Friday, December 8, 2006

Wittgenstein's can of worms.

Comments on Pathways Language and the World, Unit 1. Dec 1 2006

Wittgenstein’s questioning our ‘pointing inwardly’ to a sensation and labeling it, his calling this a ‘ceremony,’ presumably a ‘mere’ ceremony without real value, opens a can of worms in the heart of western philosophy.

If we associate a sign ‘S’ with a particular sensation, Wittgenstein doubts that in the future we will be able to correctly assign this same marker to a repeated occurrence of the same sensation. He doubts that there is any way to be sure that the sensation labeled S is exactly the same as any other perceived sensation we think identical to S.

“Whatever is going to seem right to me, is right.”

In other words, there is no have repeatedly shown. However, we do trust it and build on it, and we might ask how far a memory would have to stray from an original fact to become false.

An experience identified as ‘S’ would take place in a certain context. As Heraclites put it, you can’t stand in the same river twice, not least because apart from the water of the river being in flux, you too are in flux, and changing from one moment in time to another. So a repeated experience of ‘S’ would have to be called ‘S1’, ‘S2’, ‘S3’, and so on, each existentially different from the other. How these can be related in memory however, would be by their shared qualities, their membership of a set: as David Hume said, “When we have found a resemblance among several objects that often occur to us, we apply the same name to all of them, whatever differences we may observe in the degree of their quantity and quality, and whatever other differences may appear among them.”

Hume, Treatise, I. i. 7.

Let’s agree that the main functions of language are firstly to represent our thoughts to ourselves, and secondly to convey those thoughts to others.

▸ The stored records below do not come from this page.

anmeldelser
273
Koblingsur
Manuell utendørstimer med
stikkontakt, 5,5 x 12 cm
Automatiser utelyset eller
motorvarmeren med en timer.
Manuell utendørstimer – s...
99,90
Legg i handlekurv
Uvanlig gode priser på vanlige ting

For the first function, maybe I can decide to call a certain taste “S” and that serves as an adequate reference to myself. In that usage of ‘language’, the representation of thought to myself, the internal labeling can be as arbitrary as I like, so long as I remember what label I attached to which thought. If we make the mistake of assuming that our private code is going to serve the second function of language, we will be sorely disillusioned. One viewing alone of the execrable Jodie Foster film “Nell” should be enough to convince us of this. However we could say a representation can be private and for oneself alone and can be trusted if it is in some constant propositional language with its own internal syntax against whose criteria a logical or factual error would be seen to diverge.

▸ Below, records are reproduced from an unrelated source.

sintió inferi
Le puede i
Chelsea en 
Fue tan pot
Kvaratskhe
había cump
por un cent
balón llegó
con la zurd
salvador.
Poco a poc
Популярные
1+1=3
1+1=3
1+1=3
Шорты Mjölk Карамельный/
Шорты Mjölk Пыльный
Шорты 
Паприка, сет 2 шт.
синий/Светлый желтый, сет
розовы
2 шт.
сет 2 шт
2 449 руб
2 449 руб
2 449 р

For the second main use of language we will need common agreement that when I say “S” I mean the 19th letter in the alphabet, and not something else. If we talk about communication with others then a social dimension is necessary in which agreement is reached by a community on the usage of a sign. If George Bush says “It’s so hot some of us are going to fall out”, and no-one but a solitary Texan standing nearby understands that he means “keel over”, then the social requirement of language communication has nevertheless been met. If there are no Texans nearby, the communication will not succeed, and we might say that the President is only talking to himself.

If this were all there is to Wittgenstein’s misgivings, we might turn to a number of language theorists such as Roman Jacobson to find a similar argument, but it seems that more is at stake here.

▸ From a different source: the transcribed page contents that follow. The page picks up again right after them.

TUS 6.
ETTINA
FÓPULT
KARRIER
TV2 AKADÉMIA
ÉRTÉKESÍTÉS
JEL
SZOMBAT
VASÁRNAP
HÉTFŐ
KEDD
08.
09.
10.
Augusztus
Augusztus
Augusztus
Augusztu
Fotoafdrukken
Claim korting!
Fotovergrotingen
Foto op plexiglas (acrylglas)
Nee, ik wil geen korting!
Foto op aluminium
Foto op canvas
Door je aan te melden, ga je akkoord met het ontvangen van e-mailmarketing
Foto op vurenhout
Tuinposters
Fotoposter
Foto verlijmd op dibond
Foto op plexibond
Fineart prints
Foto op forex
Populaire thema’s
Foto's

When he doubts the identity of an experience with a similar one stored in memory and labeled ‘S’, Wittgenstein may be questioning more than just the accuracy of our memory or the lack of external verification. He is questioning more than just the value of subjective judgments. He is really doubting the value of the introspection itself. And his unhappiness with the labeling of sensations is really a mistrust of that method of philosophizing in which internal judgements stand without any means of verification. The self that is known by looking within and the certainties that are obtained by mentally stripping away all doubtful elements, to Wittgenstein are still fundamentally unstable.

What this signifies for us is the undermining of an established identity in the Lockean tradition where continuity of memories entails the continuity of a Self. This is a conception reflected in common usage like

“He is no longer the man he was,” said of an Alzheimer’s victim or a forgetful elderly person. Alongside the Christian idea of an immaterial ‘soul’ as identity, this materialist concept of the self consisting of the accumulated memories of a person is very widespread.

[Not that it is universal however: some groups of people such as the Piraha tribe apparently do not value memories of the past or locate events linguistically in a past tense. Their identities reside almost exclusively in their ongoing present experience.]

Wittgenstein’s radical doubt has serious ramifications for our knowledge of the world and for our own sense of personal identity.